Simon's own experiences in therapy, as a writer for Richard Pryor and as a freelance prober of charity campaigns, furnish the plot in the new detective Moses Wine saga. Taking his psychiatrist's advice, Moses attacks depression by investigating Mike Ptak's death, on behalf of his widow Emily. Mike was the straight man for the famous, manic black comic Otis King, now a virtual prisoner in Dr. Bannister's clinic for drug addicts. With permission from the doctor, Moses questions Otis but the meeting is brief, wild and unproductive. The detective begins to share Emily's doubts that her husband was a suicide the official verdict and follows other clues to the case. When Otis escapes and flies from Los Angeles to New York City, Moses follows him into frightening territory. The comic's brother is King King, powerful drug lord, and his soldiers send the sleuth posthaste out of town. Back home, he attends a benefit for Cosmic Aid, to feed the world's starving, the climax to the chilling, disturbingly realistic events that Simon spikes with earthy humor.
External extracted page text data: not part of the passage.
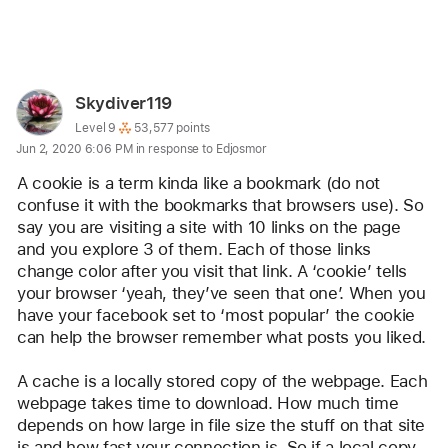
Reply
User
Skydiver119
profile
User level:
Level 9
53,577 points
Jun 2, 2020 6:06 PM in response to Edjosmor
for
user:
A cookie is a term kinda like a bookmark (do not 
Skydiver119
confuse it with the bookmarks that browsers use). So 
say you are visiting a site with 10 links on the page 
and you explore 3 of them. Each of those links 
change color after you visit that link. A ‘cookie’ tells 
your browser ‘yeah, they’ve seen that one’. When you 
have your facebook set to ‘most popular’ the cookie 
can help the browser remember what posts you liked.
A cache is a locally stored copy of the webpage. Each 
webpage takes time to download. How much time 
depends on how large in file size the stuff on that site 
is and how fast your connection is. So if a local copy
Paperback rights to this and four previous Wine novels to Warner's.
Ever restless, ROGER L. SIMON has spent his life moving between books and movies, gaining distinction in both. In books, he is best known for the seven Moses Wine detective novels, which have won prizes in the U.S. and Great Britain and been published in over a dozen languages. In film, most prominent among his six produced screenplays-including his adaptation of The Big Fix-is Enemies, A Love Story, for which Simon was nominated for an Academy Award. The Straight Man is his fifth novel.